Remember TV, papers, radio? A Boston hospital courts ‘old’ media

Beth Israel Deaconess uses big ideas and a modest budget to spread its message.

Beth Israel Deaconess uses big ideas and a modest budget to spread its message

While you’ve been off discovering the latest trends in social media, your local newspapers, TV, and radio stations have been laying people off.

That puts you, the corporate communicator, in line to give them an extra hand while getting the exposure you need.

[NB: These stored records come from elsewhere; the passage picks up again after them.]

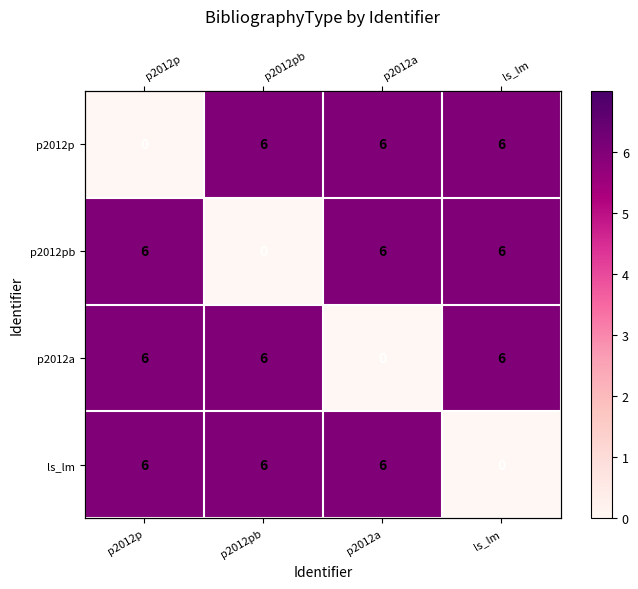

How many positive values does the ls_lm series have?

3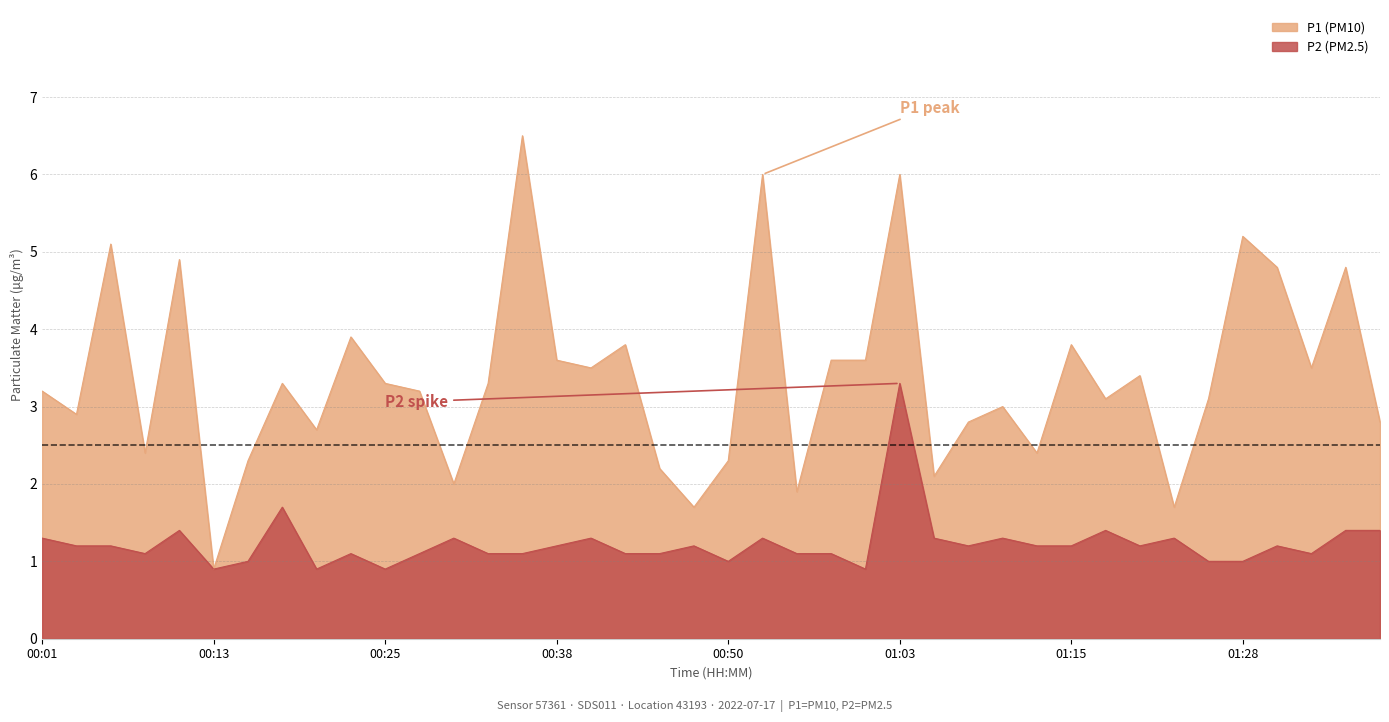

What is the maximum value for P2?

3.3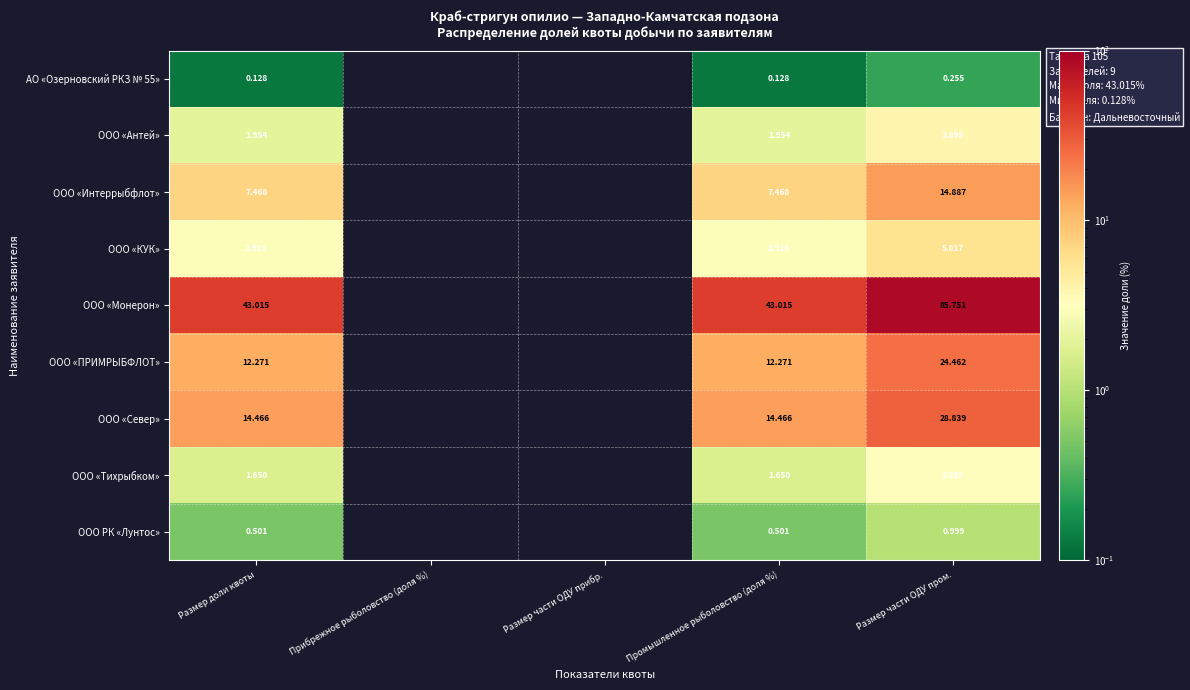

Is the value of АО «Озерновский РКЗ № 55» at Размер части ОДУ пром. greater than the value of ООО РК «Лунтос» at Промышленное рыболовство (доля %)?

No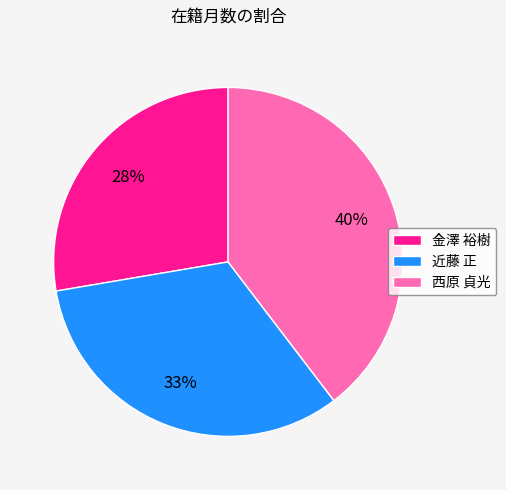

Which slice is the smallest?

金澤 裕樹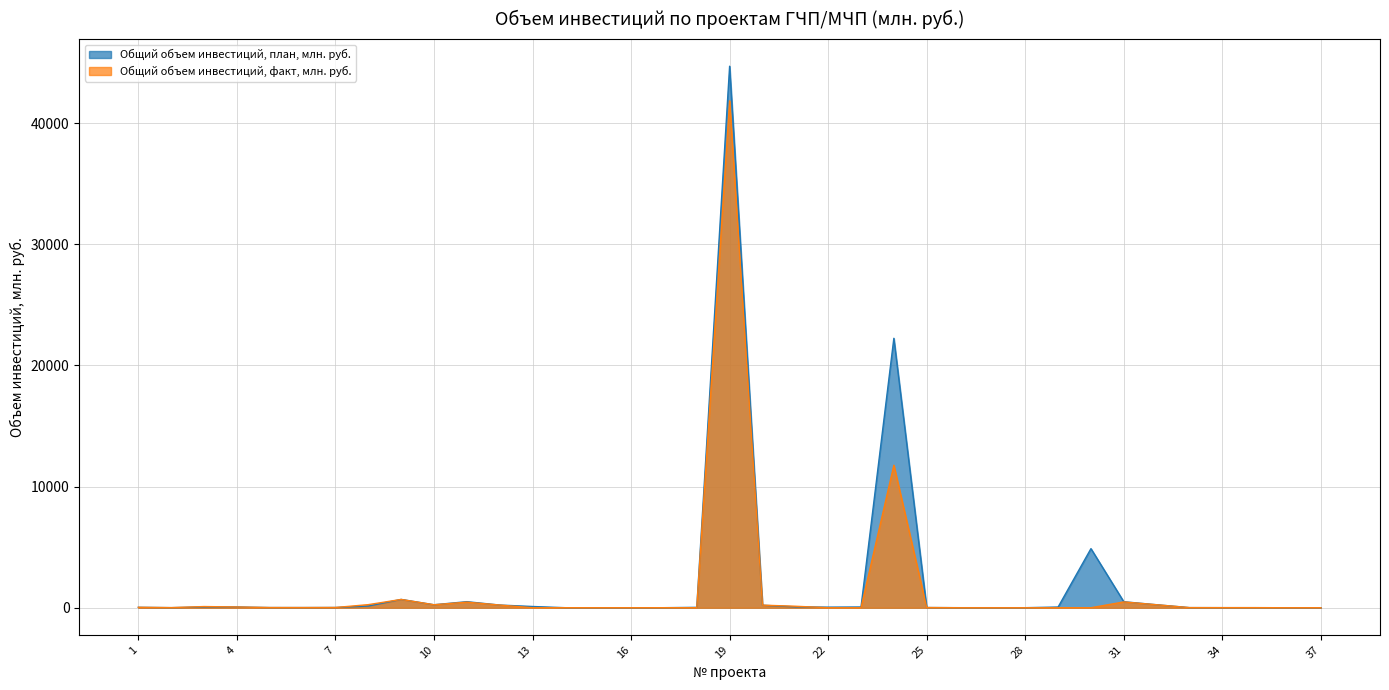

What is the sum of the Общий объем инвестиций, факт, млн. руб. values at 35 and 2?

15.0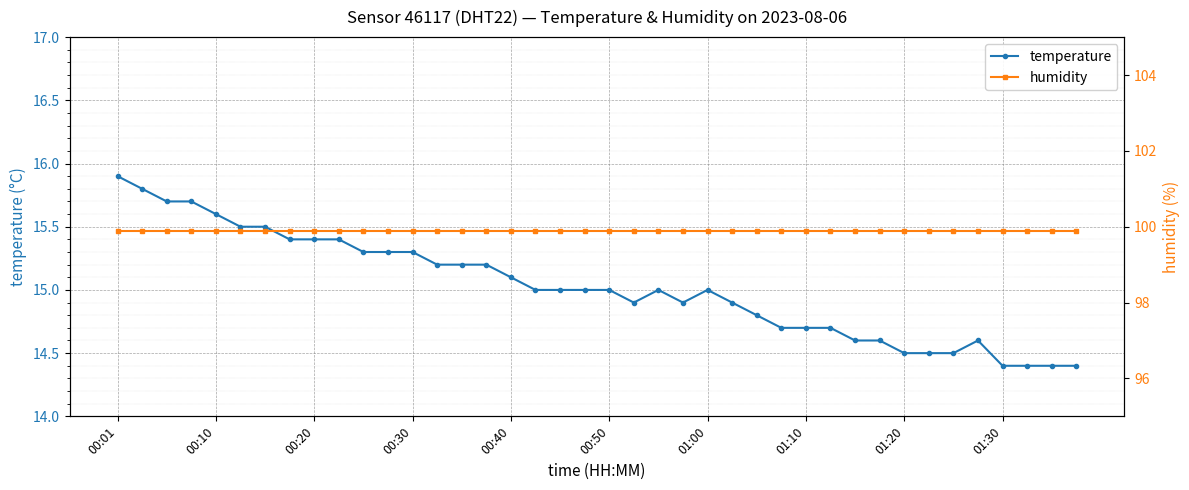

Which series has the widest spread of values?

temperature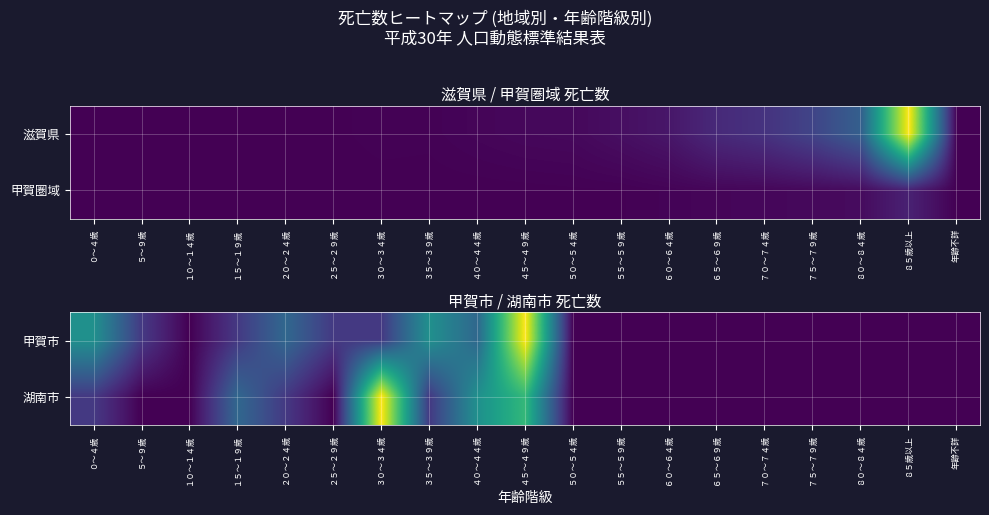

True or false: 甲賀市 has a value of 1 at ２５～２９歳.

True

Beth Israel Deaconess Medical Center doesn’t have a lot of extra money to spend, but lately it has gotten a lot of bang for its buck by pitching to short-handed TV stations and Web sites in Boston.

“They don’t have any reporters anymore,” said Rhonda Mann, Beth Israel’s director of marketing communications, at the recent Mayo Clinic-Ragan Social Media Summit. “In Boston, everyone has laid off writing staff, but they still have columns to fill or airtime to fill, and they need content.”

Mann has used that reality to her advantage: She’s given stations much-needed health content in return for the hospital’s name mentioned on the show.

Embrace the tried and true avenues

Mann knew that Boston’s Fox affiliate cut almost all of its morning show writers but still had a four-hour morning show to fill.